▶ **RAW DATA**:
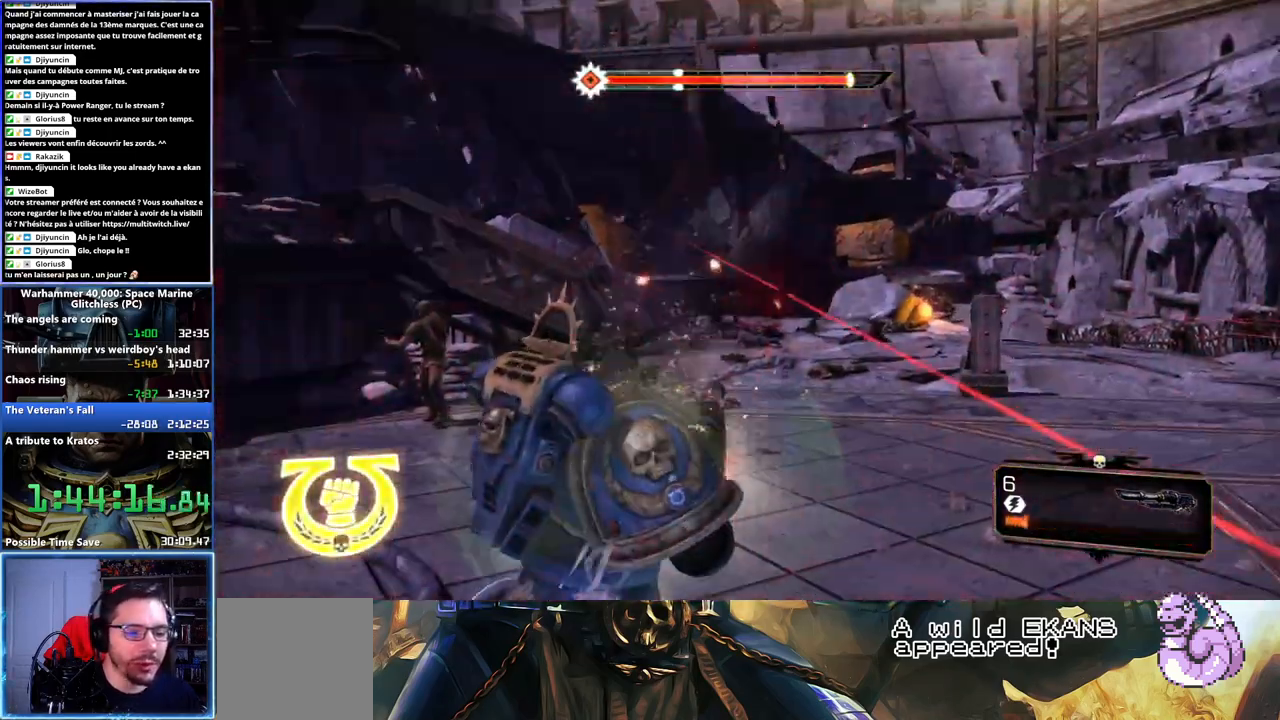
{"buttons": [], "left_stick": "left", "right_stick": "down", "button_events": []}
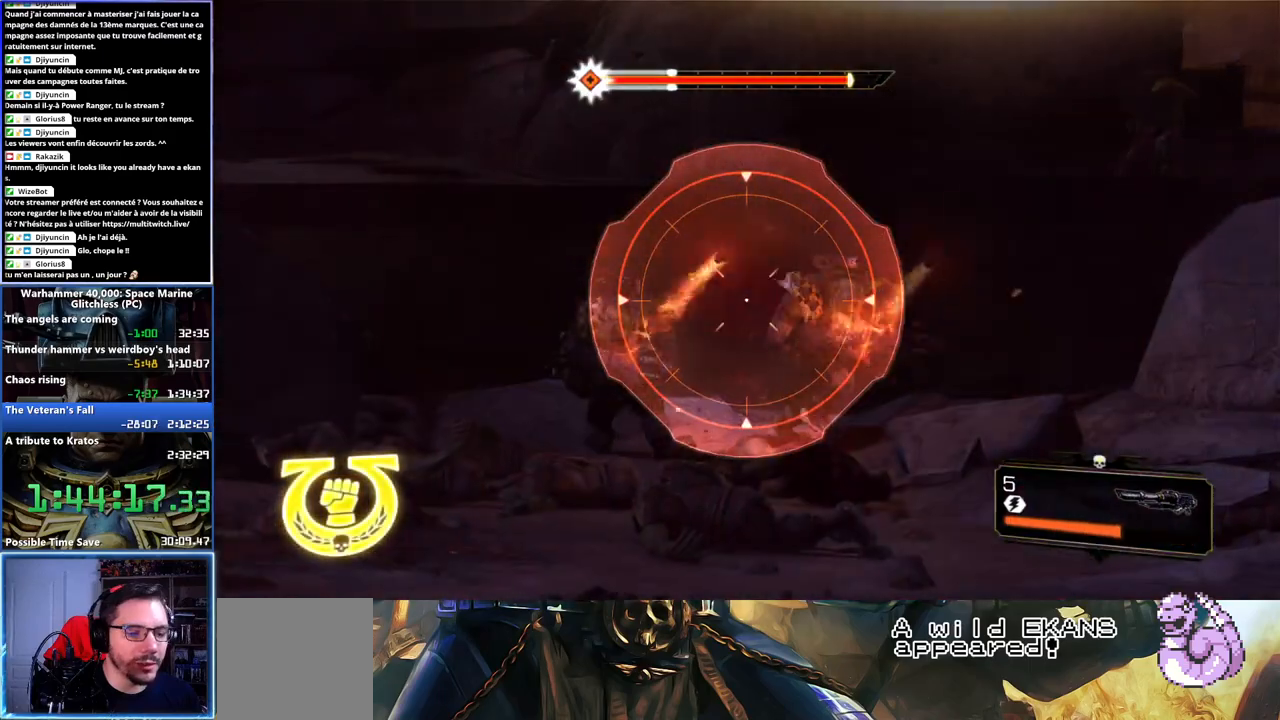
{"buttons": [], "left_stick": "left", "right_stick": "center", "button_events": []}
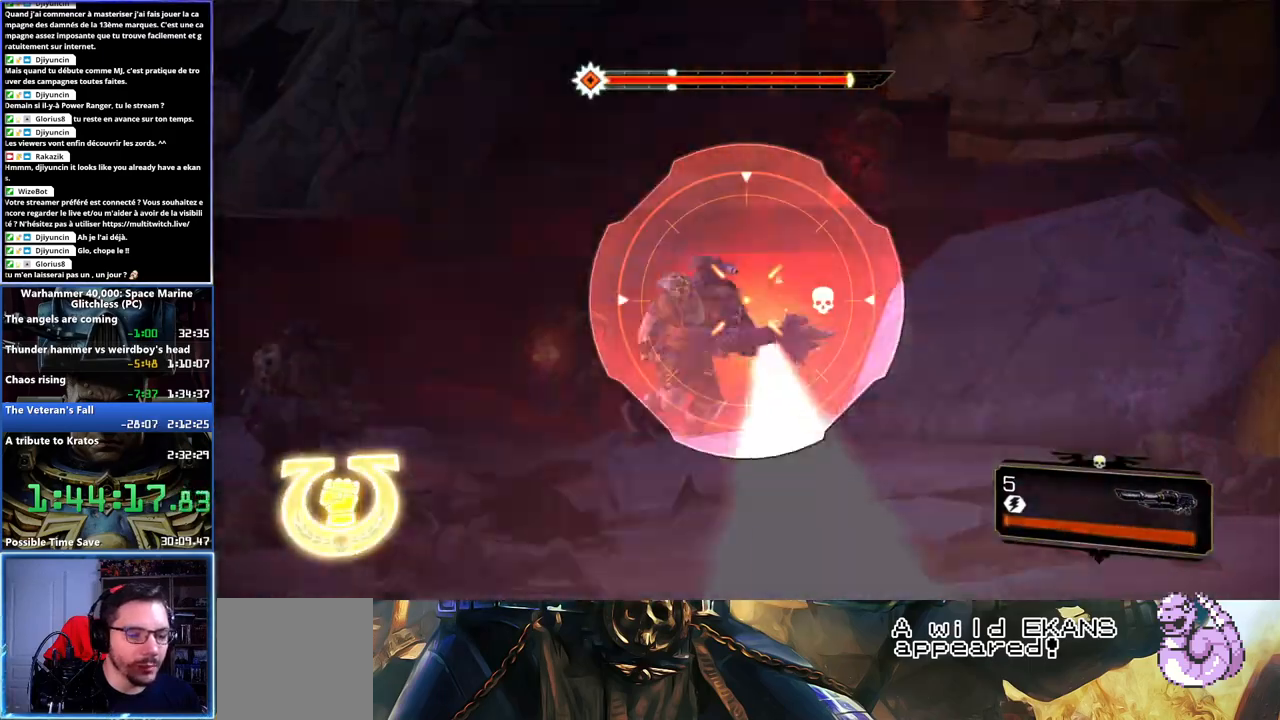
{"buttons": [], "left_stick": "up-left", "right_stick": "center"}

▶ **WORK INSTRUCTION**: The result should be an exact copy of the material, containing no pictures.

▶ **WRITTEN ANSWER**:
{"buttons": [], "left_stick": "left", "right_stick": "down", "button_events": []}
{"buttons": [], "left_stick": "left", "right_stick": "center", "button_events": []}
{"buttons": [], "left_stick": "up-left", "right_stick": "center"}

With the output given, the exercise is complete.